**УСЛОВИЕ ЗАДАЧИ**.
Продолжите текст о военном лагере у Этапля, начав сразу после его последнего предложения.

**ТЕКСТ ДЛЯ ЧТЕНИЯ**.
Следы этого лагеря до сих пор прослеживаются на местности, начиная с северной окраины Этапля и далее на десятках квадратных километров, где там и сям из-под земли проступают руины полевых складов боеприпасов. Если бы вам в 1916 году довелось осмотреть расположение этого лагеря с борта военного аэроплана, вы увидели бы под собой губу при впадении в Па-де-Кале реки Ла-Канш, на ее северном берегу – сам Этапль, а среди широкой полосы окрестных дюн – может быть, роты муштруемых новобранцев, а может быть, горстки украдкой пробирающихся подальше от лагеря дезертиров. Дальше к северу вы пролетели бы над печально знаменитым плацем «Бычья арена», где в 1917 году солдат муштрой довели до бунта, стрельбищами, карантинными лагерями, а главное – над нескончаемыми рядами безликих деревянных казарменных бараков. Наконец, достигнув северной оконечности лагеря, вы бы поразились или ужаснулись при виде цепи из десятка с лишним развернутых по его периметру госпиталей. Между собой там даже гордились тем, что 23 000 койко-мест делают Этапль одним из крупнейших больничных комплексов своего времени во всем мире.

**ИЗВЛЕЧЕННЫЕ ДАННЫЕ**.

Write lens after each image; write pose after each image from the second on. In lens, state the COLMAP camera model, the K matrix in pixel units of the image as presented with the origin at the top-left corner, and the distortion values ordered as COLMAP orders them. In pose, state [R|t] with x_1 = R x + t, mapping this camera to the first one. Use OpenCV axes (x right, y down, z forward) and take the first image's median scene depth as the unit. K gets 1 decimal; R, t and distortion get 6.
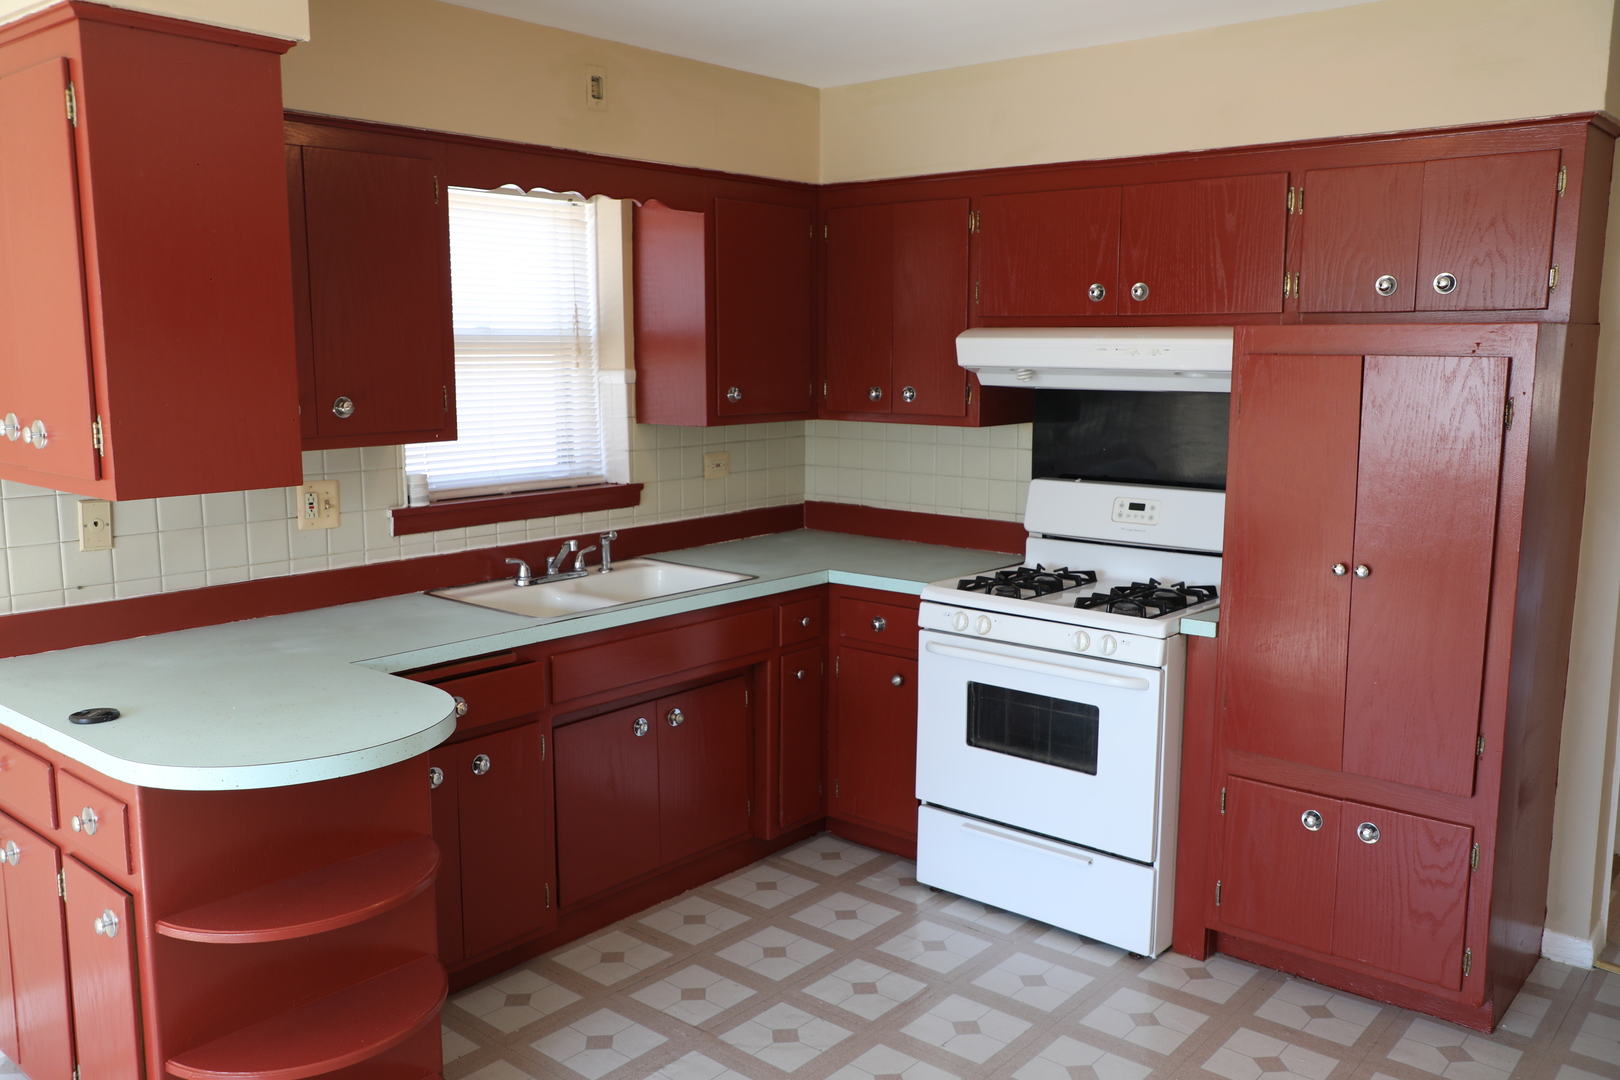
lens RADIAL K [[1311.2, 0, 810.5], [0, 1311.2, 536.4], [0, 0, 1]] dist [-0.012493, 0.033157]
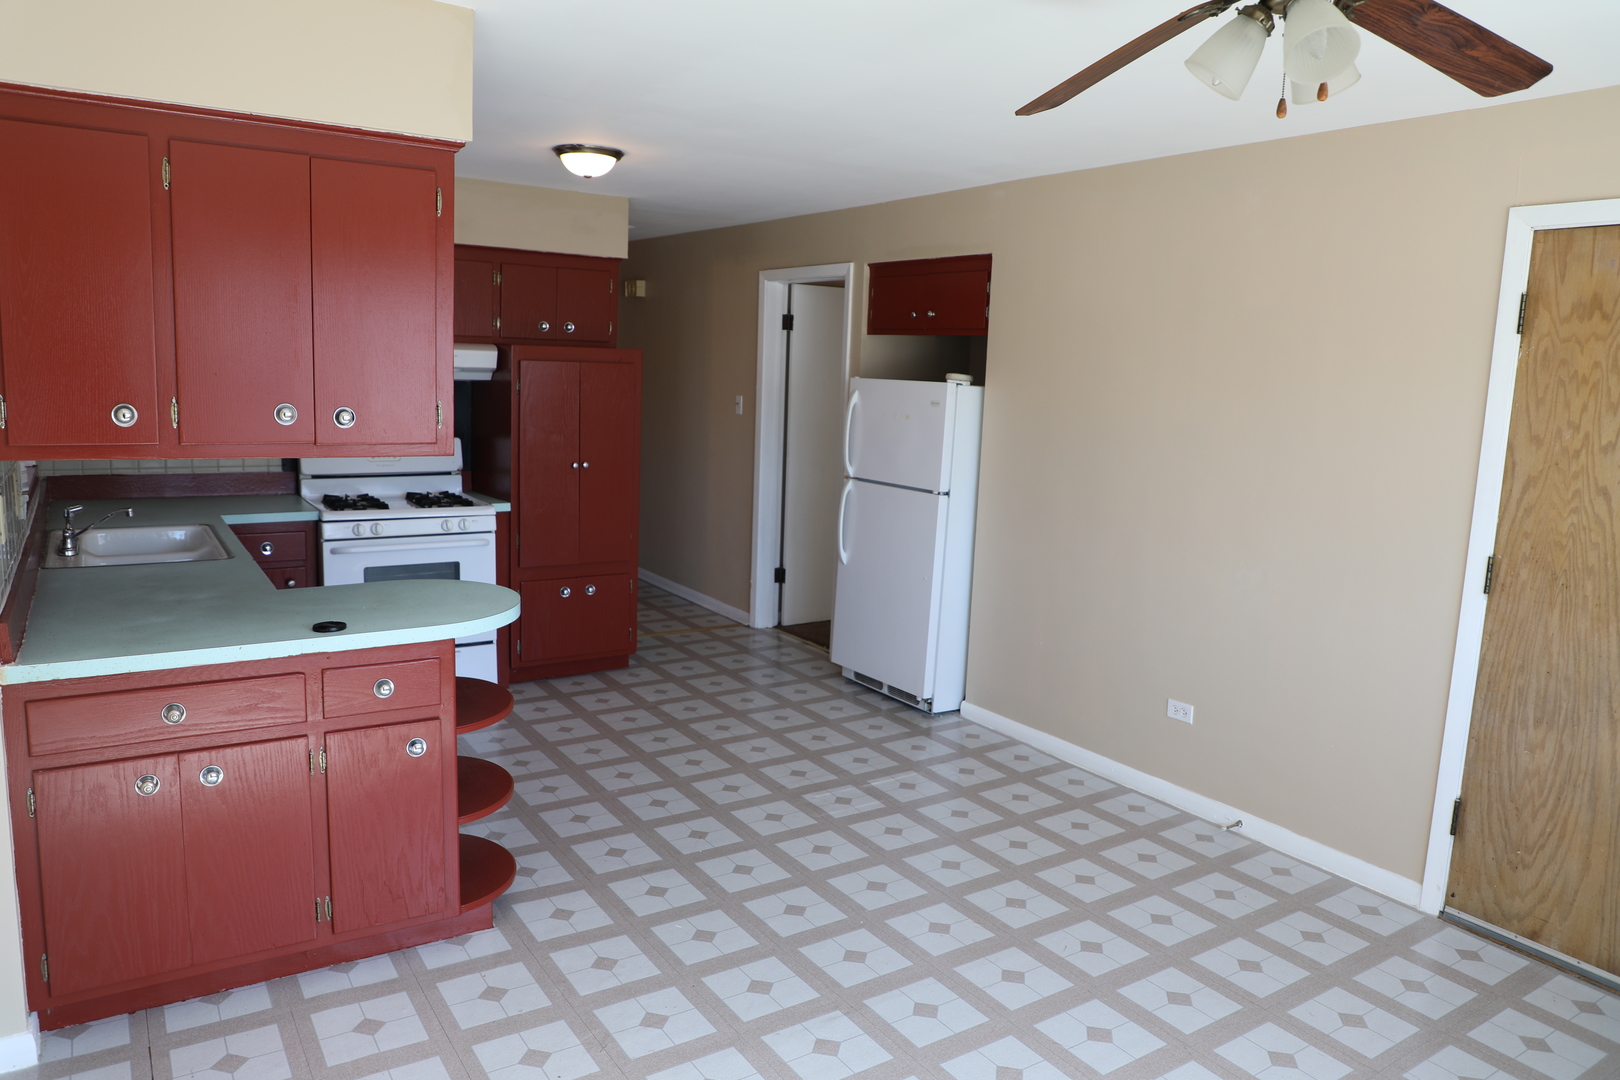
lens RADIAL K [[1103.8, 0, 802.5], [0, 1103.8, 539.7], [0, 0, 1]] dist [-0.070932, 0.036446]
pose [[0.279608, -0.142729, 0.949446, -0.985442], [0.100865, 0.987783, 0.118788, -0.024059], [-0.954801, 0.062551, 0.290588, 0.138510]]
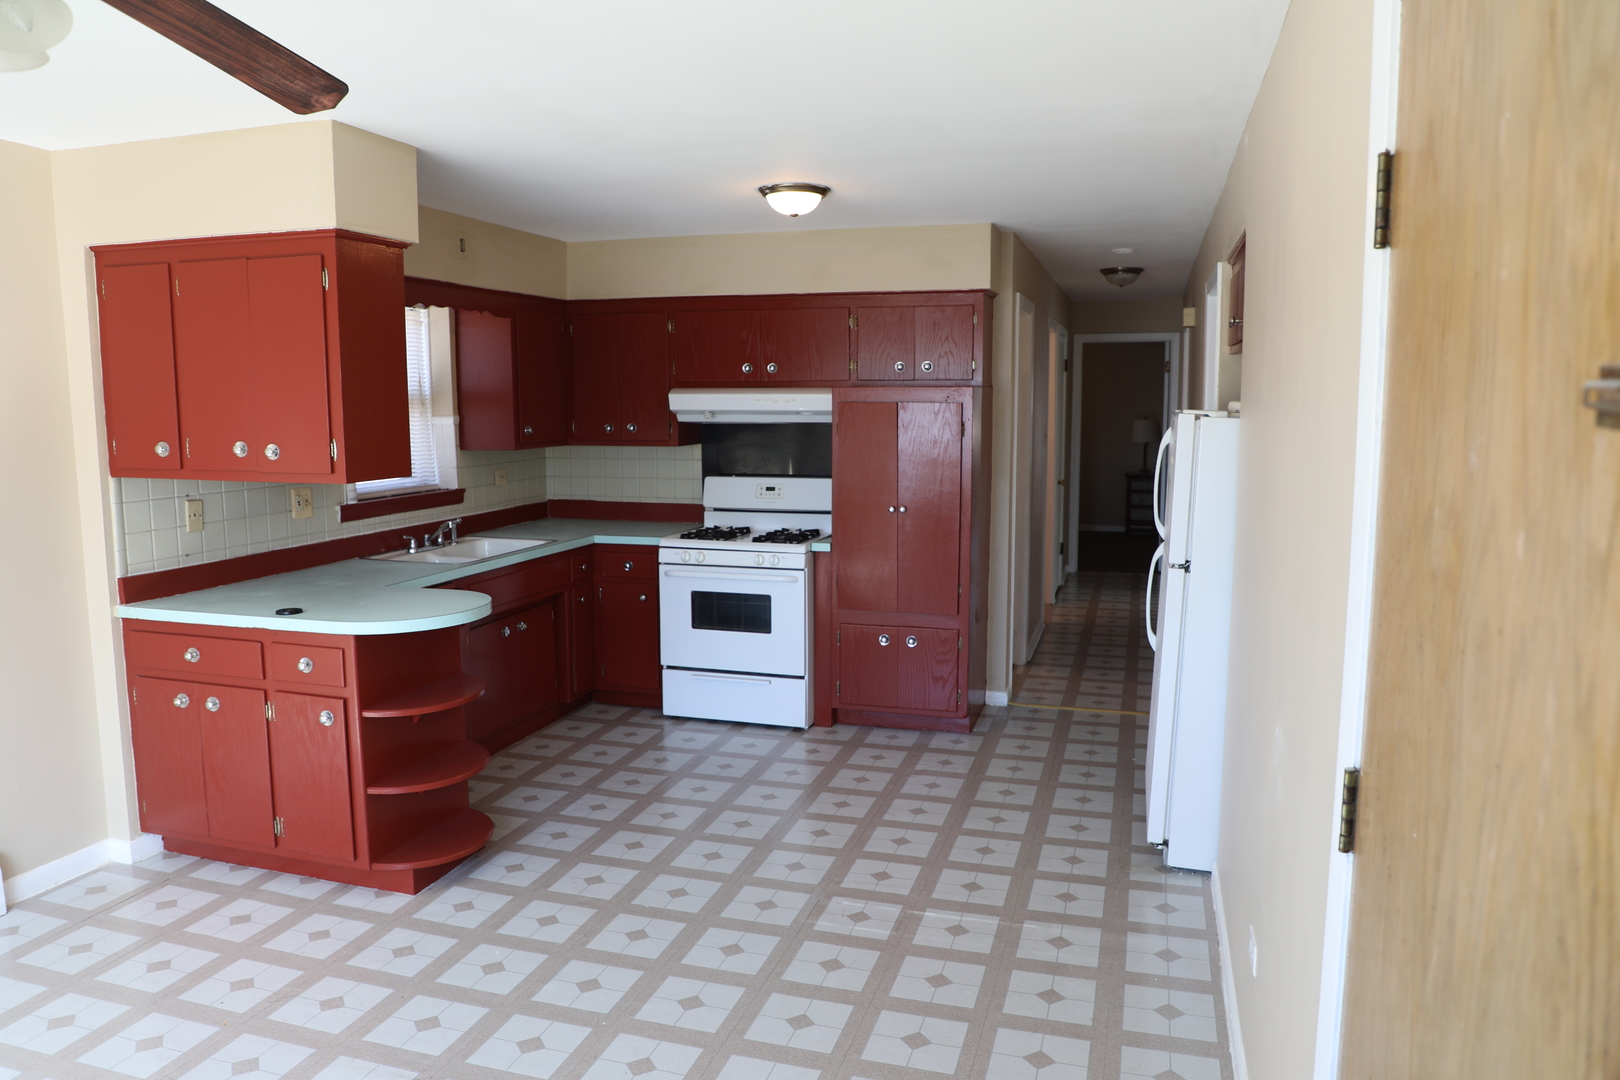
lens RADIAL K [[1103.8, 0, 805.2], [0, 1103.8, 533.9], [0, 0, 1]] dist [-0.070932, 0.036446]
pose [[0.919860, -0.052595, 0.388704, -0.316862], [0.060783, 0.998112, -0.008788, 0.059015], [-0.387508, 0.031711, 0.921321, -0.422149]]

**ОТВЕТ К ЗАДАНИЮ**.
В любой отдельно взятый день в этом временном городе-спруте размещалось 100 000 мужчин и женщин. Подкрепления прибывали ежедневно со всех концов света, из самых дальних уголков Британской империи, а неподалеку от Этапля дислоцировались еще и лагеря германских военнопленных, и французские войска, возвращающиеся из Индокитая. В пятидесяти километрах к югу, в устье Сомы, в местечке Нуайель-сюр-Мер находилась и штаб-квартира КТК, и лагерь для приема китайцев с собственным госпиталем (носившим громоздкое официальное название «Стационар общего профиля № 3 для туземной рабочей силы», но это так, к сведению). Таким образом, в общей сложности на этот пятачок на северном побережье Франции было втиснуто около двух миллионов людей со всех концов света. К 1916 году Этапль превратился в переполненный загон для краткой передержки отправляемых на убой людей, причем прекрасно знавших о том, что их посылают на верную гибель. Английский поэт Уилфред Оуэн[272], сам прошедший через него, так описывал в письме к матери присущий лагерю «странный вид»: «Это было не отчаяние или ужас, это было страшнее ужаса, ибо это был взгляд слепых, ничего не выражающих глаз – как у мертвого кролика»[273].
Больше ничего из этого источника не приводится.